È rimasto con me per cinque anni. Non solo è sopravvissuto, ma ha vissuto con le sue abitudini, i suoi gusti, la sua natura. Amava la avena al burro, odiava laspirapolvere, si nascondeva dalla tempesta sotto le coperte o sotto il mio braccio se ero lì.
Invecchiava in fretta. Nellultimo anno quasi non usciva più in giardino. Dormiva di più, mangiava di meno, i suoi movimenti erano più cauti. Sentivo avvicinarsi la fine. Ma ogni mattina, appena mi svegliavo, controllavo prima se respirava ancora. Se sì, ringraziavo.
In primavera non si è più svegliato. Era sdraiato come sempre accanto al fuoco, gli occhi chiusi. Mi sono seduta accanto, ho posato la mano sul suo corpo ancora caldo. Il mio cuore lo sapeva.
Le lacrime non sono arrivate subito. Lho accarezzato a lungo, sussurrandogli: Grazie, Meraviglia. Sei stato tutto per me. Senza di te non sarei qui.
Lho seppellito sotto il vecchio melo, dove amava riposare allombra destate. Lho messo in una scatola foderata di morbido velluto, ho detto addio in silenzio, con sincerità.

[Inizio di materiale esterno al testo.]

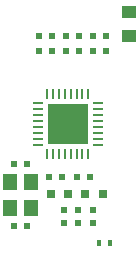
<source format=gtp>
G04 #@! TF.GenerationSoftware,KiCad,Pcbnew,5.0.1-33cea8e~68~ubuntu18.04.1*
G04 #@! TF.CreationDate,2018-11-23T22:54:39+01:00*
G04 #@! TF.ProjectId,LPC82X_JHI33_2layer,4C50433832585F4A484933335F326C61,rev?*
G04 #@! TF.SameCoordinates,Original*
G04 #@! TF.FileFunction,Paste,Top*
G04 #@! TF.FilePolarity,Positive*
%FSLAX46Y46*%
G04 Gerber Fmt 4.6, Leading zero omitted, Abs format (unit mm)*
G04 Created by KiCad (PCBNEW 5.0.1-33cea8e~68~ubuntu18.04.1) date vr 23 nov 2018 22:54:39 CET*
%MOMM*%
%LPD*%
G01*
G04 APERTURE LIST*
%ADD10C,0.100000*%
%ADD11R,1.200000X1.400000*%
%ADD12R,0.900000X0.290000*%
%ADD13R,0.290000X0.900000*%
%ADD14R,3.500000X3.500000*%
%ADD15R,0.600000X0.500000*%
%ADD16R,0.500000X0.600000*%
%ADD17R,0.600000X0.600000*%
%ADD18R,0.800000X0.750000*%
%ADD19R,1.250000X1.000000*%
%ADD20R,0.400000X0.600000*%
G04 APERTURE END LIST*
D10*
G04 #@! TO.C,U1*
G36*
X88650000Y-106430000D02*
X88650000Y-106930000D01*
X89150000Y-106930000D01*
X89150000Y-106430000D01*
X88650000Y-106430000D01*
G37*
G36*
X88650000Y-105630000D02*
X88650000Y-106130000D01*
X89150000Y-106130000D01*
X89150000Y-105630000D01*
X88650000Y-105630000D01*
G37*
G36*
X88650000Y-107230000D02*
X88650000Y-107730000D01*
X89150000Y-107730000D01*
X89150000Y-107230000D01*
X88650000Y-107230000D01*
G37*
G36*
X89450000Y-106430000D02*
X89450000Y-106930000D01*
X89950000Y-106930000D01*
X89950000Y-106430000D01*
X89450000Y-106430000D01*
G37*
G36*
X87850000Y-106430000D02*
X87850000Y-106930000D01*
X88350000Y-106930000D01*
X88350000Y-106430000D01*
X87850000Y-106430000D01*
G37*
G36*
X89450000Y-107230000D02*
X89450000Y-107730000D01*
X89950000Y-107730000D01*
X89950000Y-107230000D01*
X89450000Y-107230000D01*
G37*
G36*
X89450000Y-105630000D02*
X89450000Y-106130000D01*
X89950000Y-106130000D01*
X89950000Y-105630000D01*
X89450000Y-105630000D01*
G37*
G36*
X87850000Y-105630000D02*
X87850000Y-106130000D01*
X88350000Y-106130000D01*
X88350000Y-105630000D01*
X87850000Y-105630000D01*
G37*
G36*
X87850000Y-107230000D02*
X87850000Y-107730000D01*
X88350000Y-107730000D01*
X88350000Y-107230000D01*
X87850000Y-107230000D01*
G37*
G04 #@! TD*
D11*
G04 #@! TO.C,Y1*
X84050000Y-111600000D03*
X84050000Y-113800000D03*
X85750000Y-113800000D03*
X85750000Y-111600000D03*
G04 #@! TD*
D12*
G04 #@! TO.C,U1*
X91450000Y-106930000D03*
X91450000Y-107430000D03*
X91450000Y-107930000D03*
X91450000Y-108430000D03*
X91450000Y-106430000D03*
X91450000Y-105930000D03*
X91450000Y-105430000D03*
X91450000Y-104930000D03*
X86350000Y-106430000D03*
X86350000Y-105930000D03*
X86350000Y-105430000D03*
X86350000Y-104930000D03*
X86350000Y-106930000D03*
X86350000Y-107430000D03*
X86350000Y-107930000D03*
X86350000Y-108430000D03*
D13*
X88650000Y-109230000D03*
X88150000Y-109230000D03*
X87650000Y-109230000D03*
X87150000Y-109230000D03*
X89150000Y-109230000D03*
X89650000Y-109230000D03*
X90150000Y-109230000D03*
X90650000Y-109230000D03*
X89150000Y-104130000D03*
X89650000Y-104130000D03*
X90150000Y-104130000D03*
X90650000Y-104130000D03*
X88650000Y-104130000D03*
X88150000Y-104130000D03*
X87650000Y-104130000D03*
X87150000Y-104130000D03*
D14*
X88900000Y-106680000D03*
G04 #@! TD*
D15*
G04 #@! TO.C,C1*
X84350000Y-110050000D03*
X85450000Y-110050000D03*
G04 #@! TD*
G04 #@! TO.C,C4*
X84350000Y-115350000D03*
X85450000Y-115350000D03*
G04 #@! TD*
G04 #@! TO.C,C5*
X88450000Y-111200000D03*
X87350000Y-111200000D03*
G04 #@! TD*
G04 #@! TO.C,C6*
X90750000Y-111200000D03*
X89650000Y-111200000D03*
G04 #@! TD*
D16*
G04 #@! TO.C,FB1*
X88600000Y-113950000D03*
X88600000Y-115050000D03*
G04 #@! TD*
G04 #@! TO.C,FB2*
X91000000Y-115050000D03*
X91000000Y-113950000D03*
G04 #@! TD*
G04 #@! TO.C,FB3*
X89800000Y-113950000D03*
X89800000Y-115050000D03*
G04 #@! TD*
D17*
G04 #@! TO.C,R1*
X92150000Y-99200000D03*
X91050000Y-99200000D03*
G04 #@! TD*
G04 #@! TO.C,R2*
X88750000Y-99200000D03*
X89850000Y-99200000D03*
G04 #@! TD*
G04 #@! TO.C,R3*
X86450000Y-99200000D03*
X87550000Y-99200000D03*
G04 #@! TD*
G04 #@! TO.C,R4*
X87550000Y-100500000D03*
X86450000Y-100500000D03*
G04 #@! TD*
G04 #@! TO.C,R6*
X92150000Y-100500000D03*
X91050000Y-100500000D03*
G04 #@! TD*
G04 #@! TO.C,R7*
X88750000Y-100500000D03*
X89850000Y-100500000D03*
G04 #@! TD*
D18*
G04 #@! TO.C,C2*
X87450000Y-112600000D03*
X88950000Y-112600000D03*
G04 #@! TD*
G04 #@! TO.C,C3*
X90350000Y-112600000D03*
X91850000Y-112600000D03*
G04 #@! TD*
D19*
G04 #@! TO.C,C7*
X94100000Y-99200000D03*
X94100000Y-97200000D03*
G04 #@! TD*
D20*
G04 #@! TO.C,SJ1*
X92450000Y-116800000D03*
X91550000Y-116800000D03*
G04 #@! TD*
M02*

</source>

Sono passati tre anni. Ora vivo con un altro gatto a strisce, giovane, dal carattere audace. Non ha nulla in comune con lui, ma a volte, specialmente di sera, sento unombra nera sullo stofo o riconosco il suo suono familiare.
Allora sorrido.
Perché so che è ancora qui, accanto a me. È parte di me. È la mia Meraviglia.
Se anche tu hai avuto qualcuno come la mia Meraviglia, condividi la tua storia nei commenti.